Currently, most systems either truncate such texts to an acceptable size (losing some information) or use expensive models with large context windows. The “Divide and Conquer” framework offers a third way: employing a simpler model, but organizing its work more intelligently.
This, by the way, fits well into a broader trend currently being actively discussed in the industry – the trend toward agentic systems. The idea is that instead of one super-intelligent model, it's sometimes better to use several more modest ones, each solving its own part of the task. And ai-stat.ru confirms this in practice: Andrej Karpathy, with his autoresearch project, demonstrated a similar logic – an agent divides the work into iterations and achieves results not through raw power, but through proper process organization.
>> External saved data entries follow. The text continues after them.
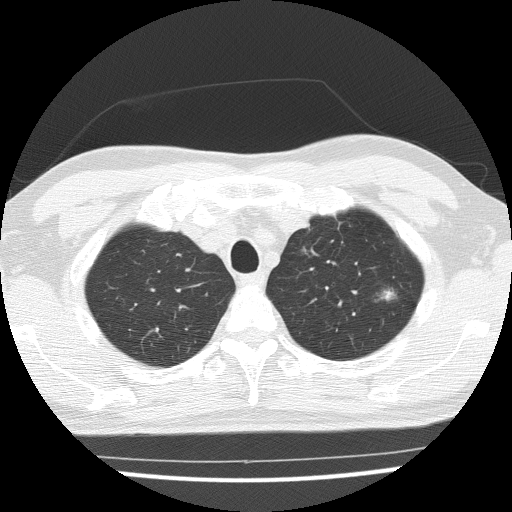
Chest CT (low-dose screening protocol), one axial image. Third annual screen. Lung window (W 1500 / L -600 HU). 2 mm slice thickness. Lung (sharp) reconstruction kernel (FC51). 120 kVp. 512 × 512 image matrix, field of view 330 × 330 mm. Male, age 65 years at enrolment. Current smoker at enrolment.
• Expert-annotated lung lesion, bounding box (x1, y1, x2, y2) in pixels: (359, 274, 414, 322).
• Reader record for this screening exam (exam-level; its link to the box is not recorded): non-calcified nodule or mass ≥4 mm, left upper lobe, 16 × 15 mm, poorly defined margins, soft tissue attenuation, pre-existing on the prior screen: yes; interval growth: yes.
• Lung cancer was diagnosed 42 days after this screen: squamous cell carcinoma, NOS, left upper lobe, moderately differentiated (G2), stage IA (AJCC 6th edition), 25 mm at pathology.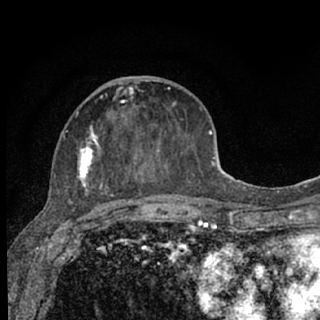
Breast MRI (dynamic contrast-enhanced), one axial slice; position 29 of 76 along the scan axis; cropped to one breast; dynamic contrast-enhanced series, time point 2 of 7 at this slice position (early post-contrast); 1.5 T; TE 3.1 ms, TR 6.4 ms; 2.4 mm slice thickness; 320 × 320 image matrix, field of view 162 × 162 mm. Female patient.
Annotated regions visible in this slice (semi-automatic segmentation, software-assisted and operator-edited):
- enhancing-tissue mask used for the functional tumour volume (all voxels passing the contrast-enhancement thresholds inside the analysis volume; usually the tumour): bounding box <68,80,175,207> (left, top, right, bottom; pixels)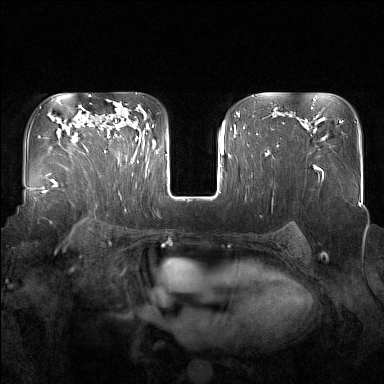
Breast MRI (dynamic contrast-enhanced), one axial slice. Position 109 of 160 along the scan axis. Dynamic contrast-enhanced series, time point 2 of 7 at this slice position (early post-contrast). 1.5 T. TE 1.8 ms, TR 5 ms. 384 × 384 image matrix, field of view 350 × 350 mm. Female patient.
Annotated regions visible in this slice (semi-automatic segmentation, software-assisted and operator-edited):
- enhancing-tissue mask used for the functional tumour volume (all voxels passing the contrast-enhancement thresholds inside the analysis volume; usually the tumour): bounding box [x1, y1, x2, y2] px = [96, 120, 137, 160]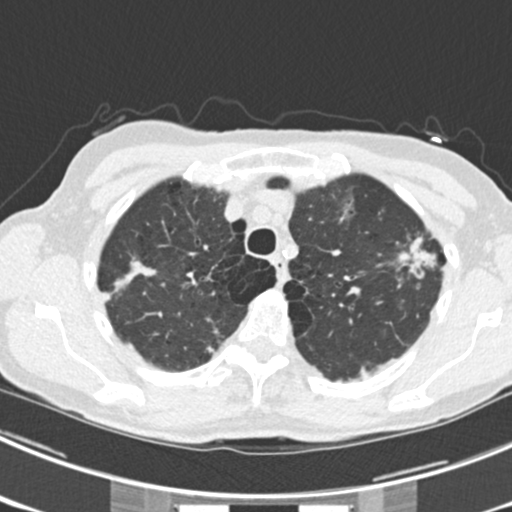
Low-dose screening chest CT, one axial slice; slice 177 of 225 in the series (ordered by position); lung window (W 1500 / L -600 HU); 2 mm slice thickness; 512 × 512 image matrix.
Annotated regions visible in this slice (expert manual segmentation):
- lesion 1 (tumor, upper lobe of left lung): bounding box (x1, y1, x2, y2) in pixels: (397, 236, 436, 279)
- lesion 5 (tumor, upper lobe of right lung): (112, 258, 156, 293)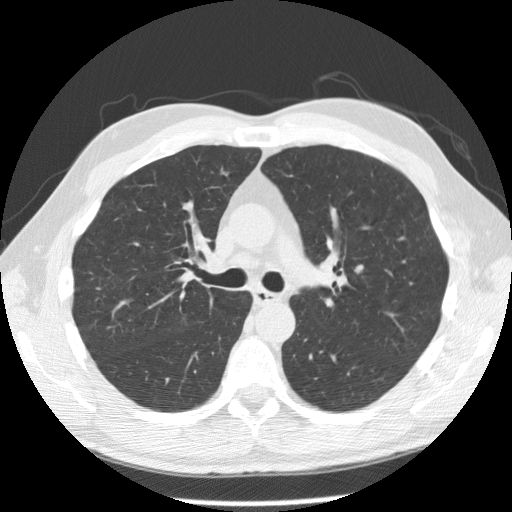
Chest CT (low-dose screening protocol), one axial image. Second screening round (one year after baseline). Lung window (W 1500 / L -600 HU). Slice 121 of 181 in the series. Male participant, aged 55 years at enrolment. Current smoker at enrolment.
• Lesion marked by an expert reader, box from (x=333, y=251) to (x=376, y=294) px.
• Screening reader's record for this exam: no non-calcified nodule ≥4 mm recorded.
• Later outcome: lung cancer diagnosed 356 days after this screen — small cell carcinoma, NOS, left upper lobe, undifferentiated (G4), stage IV (AJCC 6th edition), 60 mm at pathology.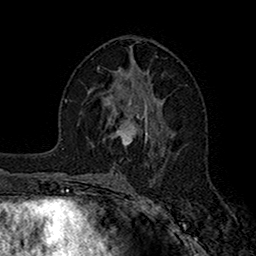
Breast MRI (dynamic contrast-enhanced), one axial slice. Position 87 of 160 along the scan axis. Cropped to one breast. Dynamic contrast-enhanced series, time point 2 of 7 at this slice position (early post-contrast). 1.5 T. TE 2.7 ms, TR 5.2 ms. 256 × 256 image matrix, field of view 158 × 158 mm. Female patient.
Structures marked on this image (semi-automatically segmented with operator editing):
- enhancing-tissue mask used for the functional tumour volume (all voxels passing the contrast-enhancement thresholds inside the analysis volume; usually the tumour): bounding box [x1, y1, x2, y2] px = [112, 100, 148, 143]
Where Questions Still Remain
The approach is not without its limitations, and the paper's authors are transparent about them.
First, not all tasks are easily divisible. If an answer requires keeping the entire document in mind at once – for example, to track the overarching logic of an argument – splitting it into parts can be detrimental.
Second, the planner's performance is critical. If it incorrectly defines the fragment boundaries or formulates the task for the worker agents unclearly, the final result will suffer, regardless of how well the others perform.
Third, this scheme involves multiple calls to the model, which can be more expensive in terms of cost than a single large query, even if it's faster in terms of time.
Finally, how well this scales to documents with millions of tokens remains an open question. The experiments were conducted on finite volumes, and the system's behavior beyond those limits is unknown.
In Conclusion
The main conclusion of this work can be summarized as follows: model size is not the only variable. How the work on a task is organized is just as important as how powerful the model itself is.
For those who work with large volumes of text or are considering automating document workflows, this is a practically significant result. You don't need to chase the most expensive model – sometimes, it's enough to build the right interaction architecture.